Pittori o sciamani? Quando i russi si innamorarono dell'Oriente

da Firenze

Il 22enne Nikolaj - il futuro zar Nicola II - nel 1890 compì un Gran Tour fuori dall'ordinario: partenza da Trieste e poi rotta sino al Siam con ritorno, via terra, a San Pietroburgo. Durante il percorso inaugurò il punto d'arrivo della transiberiana. Furono 10 mesi che cambiarono anche la storia dell'arte, perché è dei tesori di questo Gran Tour d'Oriente che si nutrì l'Avanguardia Russa. Al suo ritorno Nicolaj organizzò infatti al Palazzo d'Inverno una grande mostra e da allora in Russia collezionare statuette votive, stampe cinesi, calligrafie giapponesi divenne di moda. Senza quel misto di attrazione e paura per l'esotico non avremmo avuto molte delle opere di Vassilij Kandinskij, di Kazimir Malevic, di Pavel Filonov, di Natal'ja Goncarova.
I “nuovi barbari” dell'Avanguardia russa non sarebbero entrati in modo così dirompente nei salotti europei se non avessero saputo guardare anche Est: è la tesi della mostra allestita a Palazzo Strozzi, a Firenze (Avanguardia russa. La Siberia e l'Oriente, fino al 19 gennaio, catalogo Skira), 130 opere che illustrano la complessa relazione tra Russia e Oriente. E così, entrando in mostra, nella prima sala ci imbattiamo in un'imponente “kamennye baby” (femmina di pietra), scultura diffusa nelle steppe in epoca megalitica, circondata dai tre dipinti più significativi esposti, quasi fossero da lei generati: Macchia nera di Kandinskij, Cerchio Nero di Malevic, Il vuoto della Goncarova. Gli artisti russi dimostrano di appartenere davvero all'Asia quando riversano su tela - ora con l'astrazione lirica di Kandinskij, ora con il modernismo di Malevic - i colori della tundra, gli spazi che la mente fatica a comprendere.
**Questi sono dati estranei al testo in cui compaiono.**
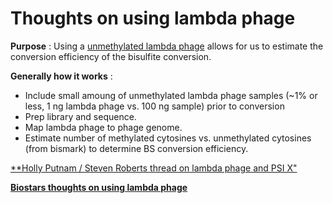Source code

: # Thoughts on using lambda phage

**Purpose** : Using a [unmethylated lambda phage](https://www.promega.com/products/biochemicals-and-labware/nucleic-acids/unmethylated-lambda-dna/?catNum=D1521#specifications) allows for us to estimate the conversion efficiency of the bisulfite conversion.

**Generally how it works** :  
 * Include small amoung of unmethylated lambda phage samples (~1% or less, 1 ng lambda phage vs. 100 ng sample) prior to conversion
 * Prep library and sequence.
 * Map lambda phage to phage genome.
 * Estimate number of methylated cytosines vs. unmethylated cytosines (from bismark) to determine BS conversion efficiency.

[**Holly Putnam / Steven Roberts thread on lambda phage and PSI X"](https://github.com/RobertsLab/resources/issues/753)  

[**Biostars thoughts on using lambda phage**](https://www.biostars.org/p/151034/)
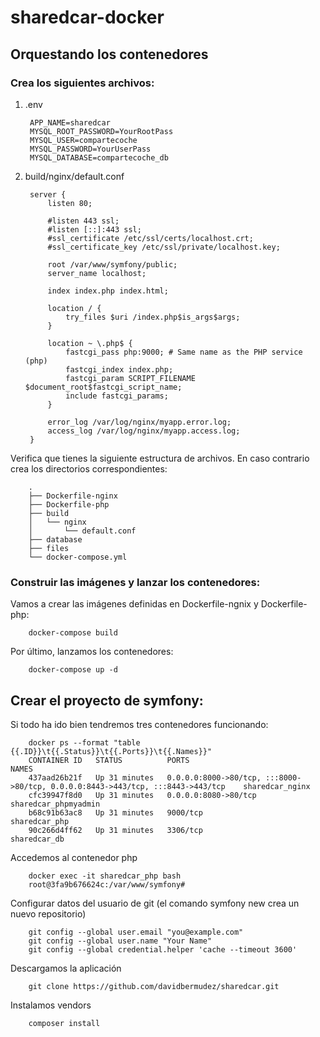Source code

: # sharedcar-docker

## Orquestando los contenedores

### Crea los siguientes archivos:

1. .env

        APP_NAME=sharedcar
        MYSQL_ROOT_PASSWORD=YourRootPass
        MYSQL_USER=compartecoche
        MYSQL_PASSWORD=YourUserPass
        MYSQL_DATABASE=compartecoche_db

2. build/nginx/default.conf

        server {
            listen 80;

            #listen 443 ssl;
            #listen [::]:443 ssl;
            #ssl_certificate /etc/ssl/certs/localhost.crt;
            #ssl_certificate_key /etc/ssl/private/localhost.key;

            root /var/www/symfony/public;
            server_name localhost;

            index index.php index.html;

            location / {
                try_files $uri /index.php$is_args$args;
            }

            location ~ \.php$ {
                fastcgi_pass php:9000; # Same name as the PHP service (php)
                fastcgi_index index.php;
                fastcgi_param SCRIPT_FILENAME $document_root$fastcgi_script_name;
                include fastcgi_params;
            }

            error_log /var/log/nginx/myapp.error.log;
            access_log /var/log/nginx/myapp.access.log;
        }

Verifica que tienes la siguiente estructura de archivos. En caso contrario crea los directorios correspondientes:

        .
        ├── Dockerfile-nginx
        ├── Dockerfile-php
        ├── build
        │   └── nginx
        │       └── default.conf
        ├── database
        ├── files
        └── docker-compose.yml

### Construir las imágenes y lanzar los contenedores:

Vamos a crear las imágenes definidas en Dockerfile-ngnix y Dockerfile-php:

        docker-compose build

Por último, lanzamos los contenedores:

        docker-compose up -d

## Crear el proyecto de symfony:

Si todo ha ido bien tendremos tres contenedores funcionando:

        docker ps --format "table {{.ID}}\t{{.Status}}\t{{.Ports}}\t{{.Names}}"
        CONTAINER ID   STATUS          PORTS                                                                        NAMES
        437aad26b21f   Up 31 minutes   0.0.0.0:8000->80/tcp, :::8000->80/tcp, 0.0.0.0:8443->443/tcp, :::8443->443/tcp    sharedcar_nginx
        cfc39947f8d0   Up 31 minutes   0.0.0.0:8080->80/tcp                                                              sharedcar_phpmyadmin
        b68c91b63ac8   Up 31 minutes   9000/tcp                                                                          sharedcar_php
        90c266d4ff62   Up 31 minutes   3306/tcp                                                                          sharedcar_db

Accedemos al contenedor php

        docker exec -it sharedcar_php bash
        root@3fa9b676624c:/var/www/symfony#
        

Configurar datos del usuario de git (el comando symfony new crea un nuevo repositorio)

        git config --global user.email "you@example.com"
        git config --global user.name "Your Name"
        git config --global credential.helper 'cache --timeout 3600'

Descargamos la aplicación

        git clone https://github.com/davidbermudez/sharedcar.git 
        
Instalamos vendors

        composer install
Le 11 sezioni della mostra, curata con rigore da John Bowlt con Nicoletta Misler e Evgenia Petrova, mettono a confronto le opere degli avanguardisti russi con i manufatti antichi da cui trassero ispirazione: la tela circolare Composizione 217 di Kandiskij, campione di un'arte che è quasi una religione, è accostata al tamburo di uno sciamano, la Venere di Matiušin ai legni apotropaici trovati nella tundra, il Ritratto di signora di Il'ja Maškov (immagine-emblema della mostra) alle decorazioni iraniane. La Russia dei primi anni del '900 trasuda d'Oriente. Lo stesso zar inaugura, nel 1913, il primo tempio buddista dell'impero. Cinque anni dopo arriva la Rivoluzione d'Ottobre, e tutto cambia. Il tempio sarà trasformato in uno spazio dove vivisezionare gli animali.

Il Ritratto di sciamano di Coros-Gurkin, ucciso perché solidale con le popolazioni siberiane, è stato sepolto per decenni nei fondi del Museo Etnografico di Mosca: lo possiamo ammirare a Firenze finalmente restaurato.